* Goal of the exercise
Every line of the records counts; transcribe each one exactly.

* Data entries

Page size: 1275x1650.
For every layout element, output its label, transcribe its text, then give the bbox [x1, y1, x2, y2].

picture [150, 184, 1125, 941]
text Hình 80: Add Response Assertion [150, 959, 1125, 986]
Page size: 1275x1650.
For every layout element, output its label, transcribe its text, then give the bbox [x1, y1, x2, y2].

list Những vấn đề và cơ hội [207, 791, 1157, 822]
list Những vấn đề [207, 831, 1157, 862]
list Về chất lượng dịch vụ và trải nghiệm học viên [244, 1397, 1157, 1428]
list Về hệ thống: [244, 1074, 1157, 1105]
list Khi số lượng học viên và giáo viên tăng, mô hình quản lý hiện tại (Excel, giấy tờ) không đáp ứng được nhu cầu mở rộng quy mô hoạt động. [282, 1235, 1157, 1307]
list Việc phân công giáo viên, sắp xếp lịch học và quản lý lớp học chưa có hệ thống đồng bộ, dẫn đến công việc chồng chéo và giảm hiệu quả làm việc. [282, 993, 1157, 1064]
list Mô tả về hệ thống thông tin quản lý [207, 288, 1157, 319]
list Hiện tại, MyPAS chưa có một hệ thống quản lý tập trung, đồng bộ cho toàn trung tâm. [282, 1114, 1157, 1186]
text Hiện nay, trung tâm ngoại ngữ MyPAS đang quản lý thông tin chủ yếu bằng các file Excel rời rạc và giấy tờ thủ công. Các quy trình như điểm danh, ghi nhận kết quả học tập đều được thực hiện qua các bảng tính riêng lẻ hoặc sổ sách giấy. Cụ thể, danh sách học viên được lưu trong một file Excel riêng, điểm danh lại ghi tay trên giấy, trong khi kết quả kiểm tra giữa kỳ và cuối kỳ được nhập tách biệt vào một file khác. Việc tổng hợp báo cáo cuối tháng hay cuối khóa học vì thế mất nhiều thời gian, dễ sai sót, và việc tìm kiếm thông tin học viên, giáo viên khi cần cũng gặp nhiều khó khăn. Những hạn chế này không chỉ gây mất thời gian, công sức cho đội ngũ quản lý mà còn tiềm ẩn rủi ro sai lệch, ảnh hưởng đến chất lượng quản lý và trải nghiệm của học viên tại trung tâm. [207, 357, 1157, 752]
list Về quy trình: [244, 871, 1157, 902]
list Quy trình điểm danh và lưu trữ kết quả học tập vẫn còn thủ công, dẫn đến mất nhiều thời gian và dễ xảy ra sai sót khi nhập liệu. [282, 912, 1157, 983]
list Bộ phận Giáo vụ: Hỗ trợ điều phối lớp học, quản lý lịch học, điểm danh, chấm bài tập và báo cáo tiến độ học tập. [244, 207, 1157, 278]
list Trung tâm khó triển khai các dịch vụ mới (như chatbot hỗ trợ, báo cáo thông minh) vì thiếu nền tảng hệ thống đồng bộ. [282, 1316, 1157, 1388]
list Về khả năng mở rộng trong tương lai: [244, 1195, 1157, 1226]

* Expected answer
Page size: 1275x1650.
For every layout element, output its label, transcribe its text, then give the bbox [x1, y1, x2, y2].

picture [150, 184, 1125, 941]
text Hình 80: Add Response Assertion [150, 959, 1125, 986]
Page size: 1275x1650.
For every layout element, output its label, transcribe its text, then give the bbox [x1, y1, x2, y2].

list Những vấn đề và cơ hội [207, 791, 1157, 822]
list Những vấn đề [207, 831, 1157, 862]
list Về chất lượng dịch vụ và trải nghiệm học viên [244, 1397, 1157, 1428]
list Về hệ thống: [244, 1074, 1157, 1105]
list Khi số lượng học viên và giáo viên tăng, mô hình quản lý hiện tại (Excel, giấy tờ) không đáp ứng được nhu cầu mở rộng quy mô hoạt động. [282, 1235, 1157, 1307]
list Việc phân công giáo viên, sắp xếp lịch học và quản lý lớp học chưa có hệ thống đồng bộ, dẫn đến công việc chồng chéo và giảm hiệu quả làm việc. [282, 993, 1157, 1064]
list Mô tả về hệ thống thông tin quản lý [207, 288, 1157, 319]
list Hiện tại, MyPAS chưa có một hệ thống quản lý tập trung, đồng bộ cho toàn trung tâm. [282, 1114, 1157, 1186]
text Hiện nay, trung tâm ngoại ngữ MyPAS đang quản lý thông tin chủ yếu bằng các file Excel rời rạc và giấy tờ thủ công. Các quy trình như điểm danh, ghi nhận kết quả học tập đều được thực hiện qua các bảng tính riêng lẻ hoặc sổ sách giấy. Cụ thể, danh sách học viên được lưu trong một file Excel riêng, điểm danh lại ghi tay trên giấy, trong khi kết quả kiểm tra giữa kỳ và cuối kỳ được nhập tách biệt vào một file khác. Việc tổng hợp báo cáo cuối tháng hay cuối khóa học vì thế mất nhiều thời gian, dễ sai sót, và việc tìm kiếm thông tin học viên, giáo viên khi cần cũng gặp nhiều khó khăn. Những hạn chế này không chỉ gây mất thời gian, công sức cho đội ngũ quản lý mà còn tiềm ẩn rủi ro sai lệch, ảnh hưởng đến chất lượng quản lý và trải nghiệm của học viên tại trung tâm. [207, 357, 1157, 752]
list Về quy trình: [244, 871, 1157, 902]
list Quy trình điểm danh và lưu trữ kết quả học tập vẫn còn thủ công, dẫn đến mất nhiều thời gian và dễ xảy ra sai sót khi nhập liệu. [282, 912, 1157, 983]
list Bộ phận Giáo vụ: Hỗ trợ điều phối lớp học, quản lý lịch học, điểm danh, chấm bài tập và báo cáo tiến độ học tập. [244, 207, 1157, 278]
list Trung tâm khó triển khai các dịch vụ mới (như chatbot hỗ trợ, báo cáo thông minh) vì thiếu nền tảng hệ thống đồng bộ. [282, 1316, 1157, 1388]
list Về khả năng mở rộng trong tương lai: [244, 1195, 1157, 1226]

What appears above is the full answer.